Neungseon Seo; Xiaoyan Guan; Tian Wang; Hyo S Helen Chung; Mats Wikström; Rupa Padaki; Kevin Kalenian; Scott Kuhns; Kelli Matthies; Jill Crouse-Zeineddini; Helen Y Wong; Michael Ng; Ian N Foltz; Shawn Cao; Jennifer Liu

doi:10.1007/s40123-024-00914-1

Analytical and Functional Similarity of Aflibercept Biosimilar ABP 938 with Aflibercept Reference Product

Ophthalmol Ther. 2024 May;13(5):1303-1320. doi: 10.1007/s40123-024-00914-1. Epub 2024 Mar 20.

Authors

Affiliations

¹ Amgen Inc., One Amgen Center Drive, Thousand Oaks, CA, 91320-1799, USA. neungseon.seo@amgen.com.
² Amgen Inc., One Amgen Center Drive, Thousand Oaks, CA, 91320-1799, USA.

Abstract

Introduction: ABP 938 is being developed as a biosimilar candidate to aflibercept reference product (RP), a biologic used for certain angiogenic eye disorders. This study was designed to provide a comparative analytical assessment of the structural and functional attributes of ABP 938 and aflibercept RP sourced from the United States (US) and the European Union (EU).

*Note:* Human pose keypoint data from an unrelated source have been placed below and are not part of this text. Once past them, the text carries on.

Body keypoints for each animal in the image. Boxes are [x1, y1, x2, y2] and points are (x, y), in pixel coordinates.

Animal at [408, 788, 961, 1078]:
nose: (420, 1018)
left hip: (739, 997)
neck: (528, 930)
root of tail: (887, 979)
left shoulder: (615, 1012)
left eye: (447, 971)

Methods: Structural and functional characterization studies were performed using state-of-the-art analytical techniques that were appropriate to assess relevant quality attributes and capable of detecting qualitative and quantitative differences in primary structure, higher-order structure and biophysical properties, product-related substances and impurities, general properties, and biological activities.

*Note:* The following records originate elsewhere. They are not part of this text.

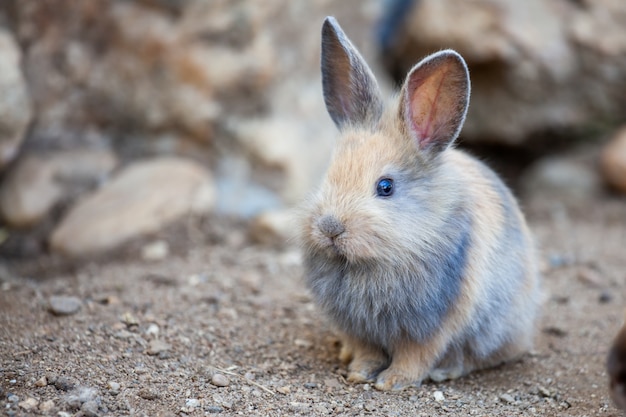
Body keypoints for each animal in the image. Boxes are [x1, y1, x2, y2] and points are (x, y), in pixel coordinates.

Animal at [294, 17, 540, 390]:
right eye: (329, 173)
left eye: (385, 187)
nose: (330, 228)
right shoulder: (357, 327)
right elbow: (366, 351)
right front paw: (359, 373)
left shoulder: (431, 326)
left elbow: (416, 356)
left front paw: (392, 382)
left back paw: (447, 370)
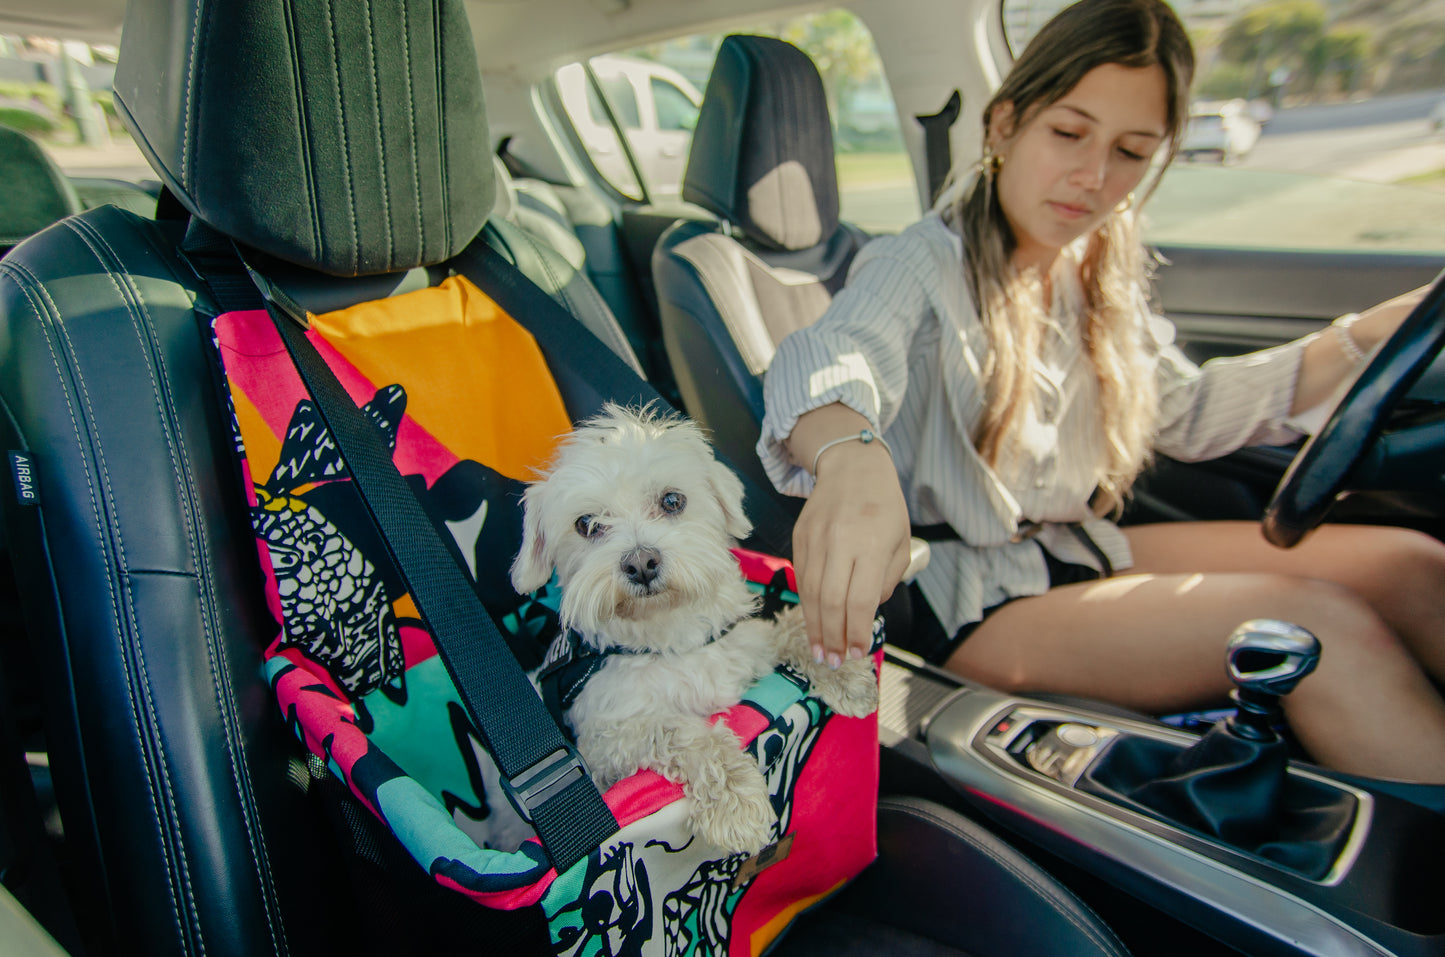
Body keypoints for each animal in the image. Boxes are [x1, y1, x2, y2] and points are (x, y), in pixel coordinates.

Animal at [517, 401, 878, 855]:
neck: (671, 639)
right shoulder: (604, 741)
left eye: (672, 500)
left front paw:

Results: ABP 938 had the same amino acid sequence and exhibited similar secondary and tertiary structures, and biological activity as aflibercept RP. There were minor differences in a small number of biochemical attributes which are not expected to impact clinical performance. In addition, aflibercept RP sourced from the US and EU were analytically similar.

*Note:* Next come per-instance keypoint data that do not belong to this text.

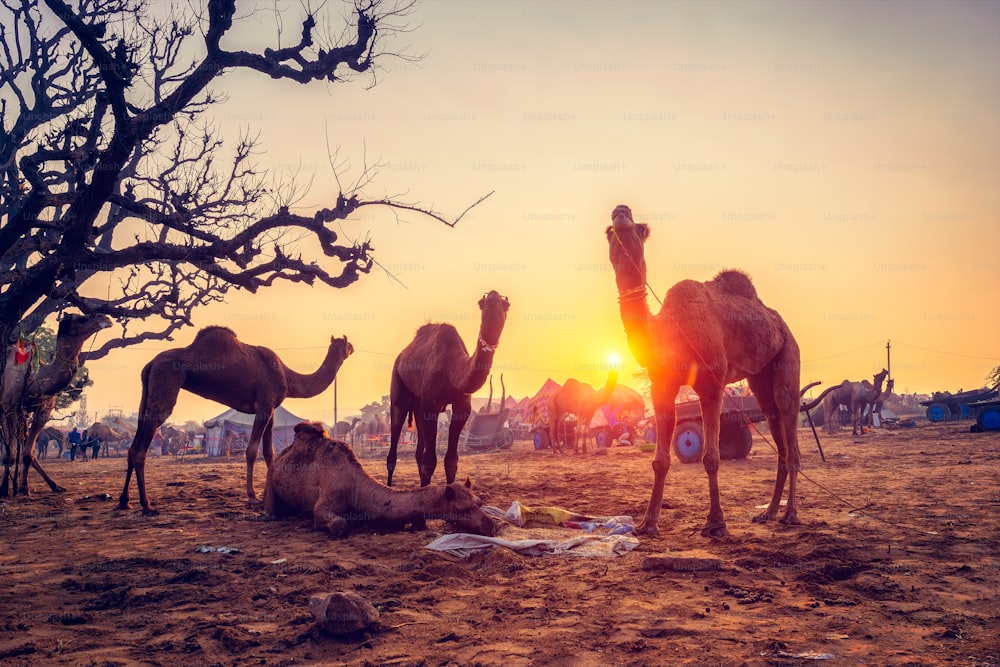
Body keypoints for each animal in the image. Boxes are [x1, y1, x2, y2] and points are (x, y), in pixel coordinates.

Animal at [0, 314, 112, 496]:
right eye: (81, 319)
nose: (106, 318)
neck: (35, 378)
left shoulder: (43, 411)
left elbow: (27, 453)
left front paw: (25, 488)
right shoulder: (8, 408)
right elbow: (9, 453)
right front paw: (4, 490)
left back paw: (53, 485)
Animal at [117, 326, 354, 516]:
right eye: (346, 343)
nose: (352, 347)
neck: (288, 377)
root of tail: (150, 364)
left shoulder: (271, 409)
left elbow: (270, 452)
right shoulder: (263, 406)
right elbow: (252, 450)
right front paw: (252, 496)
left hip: (146, 396)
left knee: (132, 447)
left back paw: (124, 502)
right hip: (165, 382)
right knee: (140, 448)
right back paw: (147, 505)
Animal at [264, 426, 498, 540]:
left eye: (479, 502)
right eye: (460, 509)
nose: (491, 525)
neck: (356, 489)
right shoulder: (324, 502)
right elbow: (339, 524)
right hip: (270, 479)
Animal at [386, 290, 512, 488]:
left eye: (506, 305)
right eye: (481, 303)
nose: (493, 298)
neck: (452, 369)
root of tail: (401, 355)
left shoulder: (462, 407)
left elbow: (451, 461)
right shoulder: (431, 405)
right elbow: (430, 462)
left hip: (418, 402)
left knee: (418, 451)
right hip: (398, 383)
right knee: (395, 436)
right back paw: (388, 486)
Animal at [600, 206, 804, 540]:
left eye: (641, 229)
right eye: (608, 231)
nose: (621, 210)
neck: (668, 331)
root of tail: (779, 321)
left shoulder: (710, 384)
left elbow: (710, 457)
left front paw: (715, 522)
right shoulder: (662, 386)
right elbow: (660, 460)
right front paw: (648, 523)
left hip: (789, 352)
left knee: (788, 413)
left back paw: (791, 515)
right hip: (760, 378)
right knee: (775, 424)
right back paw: (769, 512)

Conclusions: ABP 938 was structurally and functionally similar to aflibercept RP. Since aflibercept RP sourced from the US and EU were analytically similar, this allows for the development of a scientific bridge such that a single-source RP can be used in nonclinical and clinical studies.

Keywords: ABP 938; Aflibercept; Analytical similarity; Biosimilar pharmaceuticals; Eye diseases; Structural and functional similarity; VEGF.

Plain language summary

Eylea^® (aflibercept) is a biologic medication approved for the treatment of patients with certain eye diseases that can result in low vision or blindness. Biosimilars are biologic medications that are highly similar to an existing approved biologic medication, often called a reference product. Biosimilars have the potential to reduce medication costs despite having no clinically significant differences in quality, efficacy, and safety from their reference products. ABP 938 is currently being developed as a biosimilar to aflibercept reference product. We have conducted similarity studies to compare multiple batches of ABP 938 and aflibercept reference product sourced from both the United States and the European Union, using state-of-the-art analytical methods. The results demonstrated that ABP 938 had the same amino acid sequence and similar structural and biological activities as aflibercept reference product. Before biosimilars can be used as medicines, studies such as this one are required by the Food and Drug Administration and other regulatory authorities to ensure that biosimilars are as safe and effective as their reference products.